### Request
Your job is to retype all of the data word for word, leaving every image out.
= = = =
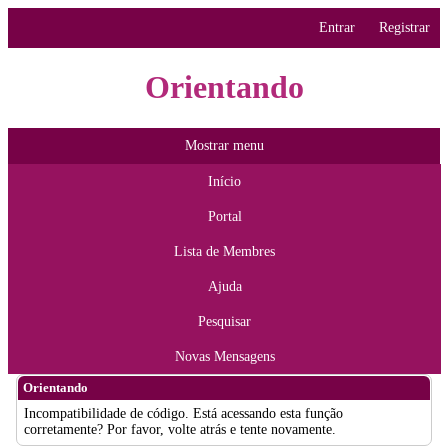
Entrar
Registrar
Orientando
Mostrar menu
Início
Portal
Lista de Membres
Ajuda
Pesquisar
Novas Mensagens
Orientando
Incompatibilidade de código. Está acessando esta função
corretamente? Por favor, volte atrás e tente novamente.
= = = =
### Solution below
Entrar
Registrar
Orientando
Mostrar menu
Início
Portal
Lista de Membres
Ajuda
Pesquisar
Novas Mensagens
Orientando
Incompatibilidade de código. Está acessando esta função
corretamente? Por favor, volte atrás e tente novamente.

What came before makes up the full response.